▸ PROBLEM STATEMENT: Reproduce the lines of the records below word for word, starting at the line that contains "order: Pinales" and ending at the last line of the records, with both of those lines included.

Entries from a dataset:

◇ ◇ ◇ ◇ ◇

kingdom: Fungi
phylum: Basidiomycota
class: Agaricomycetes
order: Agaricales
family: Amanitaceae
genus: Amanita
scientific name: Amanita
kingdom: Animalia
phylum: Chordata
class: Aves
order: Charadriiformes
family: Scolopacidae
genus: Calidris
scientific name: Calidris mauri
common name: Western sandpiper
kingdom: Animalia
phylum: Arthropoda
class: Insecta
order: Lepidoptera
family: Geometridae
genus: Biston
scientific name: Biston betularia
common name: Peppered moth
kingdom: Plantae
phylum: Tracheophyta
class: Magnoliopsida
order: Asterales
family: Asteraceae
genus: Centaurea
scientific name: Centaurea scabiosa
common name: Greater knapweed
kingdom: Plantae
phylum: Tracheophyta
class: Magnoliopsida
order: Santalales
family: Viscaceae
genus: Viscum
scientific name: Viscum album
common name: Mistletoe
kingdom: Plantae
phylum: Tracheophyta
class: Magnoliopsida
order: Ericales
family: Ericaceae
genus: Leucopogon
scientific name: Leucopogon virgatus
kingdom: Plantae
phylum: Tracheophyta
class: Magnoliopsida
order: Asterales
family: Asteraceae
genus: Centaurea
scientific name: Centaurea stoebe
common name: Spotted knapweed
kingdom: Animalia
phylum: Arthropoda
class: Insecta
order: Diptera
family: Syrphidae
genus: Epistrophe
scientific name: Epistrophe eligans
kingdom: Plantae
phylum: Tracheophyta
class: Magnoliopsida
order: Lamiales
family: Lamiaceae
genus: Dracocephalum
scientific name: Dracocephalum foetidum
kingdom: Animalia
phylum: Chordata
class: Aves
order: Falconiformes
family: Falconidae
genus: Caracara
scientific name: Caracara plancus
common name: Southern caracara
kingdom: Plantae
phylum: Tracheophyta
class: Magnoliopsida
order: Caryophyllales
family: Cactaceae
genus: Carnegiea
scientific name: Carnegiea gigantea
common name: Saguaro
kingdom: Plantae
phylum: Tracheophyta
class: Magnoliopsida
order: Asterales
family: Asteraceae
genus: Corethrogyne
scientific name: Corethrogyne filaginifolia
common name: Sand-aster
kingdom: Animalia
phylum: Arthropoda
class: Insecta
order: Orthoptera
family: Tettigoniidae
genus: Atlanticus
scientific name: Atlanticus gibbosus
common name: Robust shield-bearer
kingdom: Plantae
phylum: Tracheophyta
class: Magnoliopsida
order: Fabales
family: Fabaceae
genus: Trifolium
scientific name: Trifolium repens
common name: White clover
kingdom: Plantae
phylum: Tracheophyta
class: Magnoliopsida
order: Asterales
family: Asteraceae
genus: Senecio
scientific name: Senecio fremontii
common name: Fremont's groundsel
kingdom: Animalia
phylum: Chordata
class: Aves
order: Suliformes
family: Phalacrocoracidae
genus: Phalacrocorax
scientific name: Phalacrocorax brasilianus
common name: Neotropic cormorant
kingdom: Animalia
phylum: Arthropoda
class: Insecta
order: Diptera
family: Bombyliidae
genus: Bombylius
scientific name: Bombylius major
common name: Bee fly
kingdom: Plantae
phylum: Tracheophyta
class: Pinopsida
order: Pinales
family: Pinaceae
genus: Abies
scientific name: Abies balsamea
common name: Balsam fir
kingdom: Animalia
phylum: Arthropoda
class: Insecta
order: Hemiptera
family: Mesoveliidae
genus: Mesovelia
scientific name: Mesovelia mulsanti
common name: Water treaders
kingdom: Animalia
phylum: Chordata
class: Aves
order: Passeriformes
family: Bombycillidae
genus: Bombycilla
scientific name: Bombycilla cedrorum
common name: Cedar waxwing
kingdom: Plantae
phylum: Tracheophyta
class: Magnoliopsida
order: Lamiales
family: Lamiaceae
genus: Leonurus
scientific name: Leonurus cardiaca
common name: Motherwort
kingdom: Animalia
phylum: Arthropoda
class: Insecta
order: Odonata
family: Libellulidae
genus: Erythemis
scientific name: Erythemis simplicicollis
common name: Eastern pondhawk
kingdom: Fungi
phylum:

◇ ◇ ◇ ◇ ◇

▸ ANSWER FOR THIS EXERCISE:
order: Pinales
family: Pinaceae
genus: Abies
scientific name: Abies balsamea
common name: Balsam fir
kingdom: Animalia
phylum: Arthropoda
class: Insecta
order: Hemiptera
family: Mesoveliidae
genus: Mesovelia
scientific name: Mesovelia mulsanti
common name: Water treaders
kingdom: Animalia
phylum: Chordata
class: Aves
order: Passeriformes
family: Bombycillidae
genus: Bombycilla
scientific name: Bombycilla cedrorum
common name: Cedar waxwing
kingdom: Plantae
phylum: Tracheophyta
class: Magnoliopsida
order: Lamiales
family: Lamiaceae
genus: Leonurus
scientific name: Leonurus cardiaca
common name: Motherwort
kingdom: Animalia
phylum: Arthropoda
class: Insecta
order: Odonata
family: Libellulidae
genus: Erythemis
scientific name: Erythemis simplicicollis
common name: Eastern pondhawk
kingdom: Fungi
phylum:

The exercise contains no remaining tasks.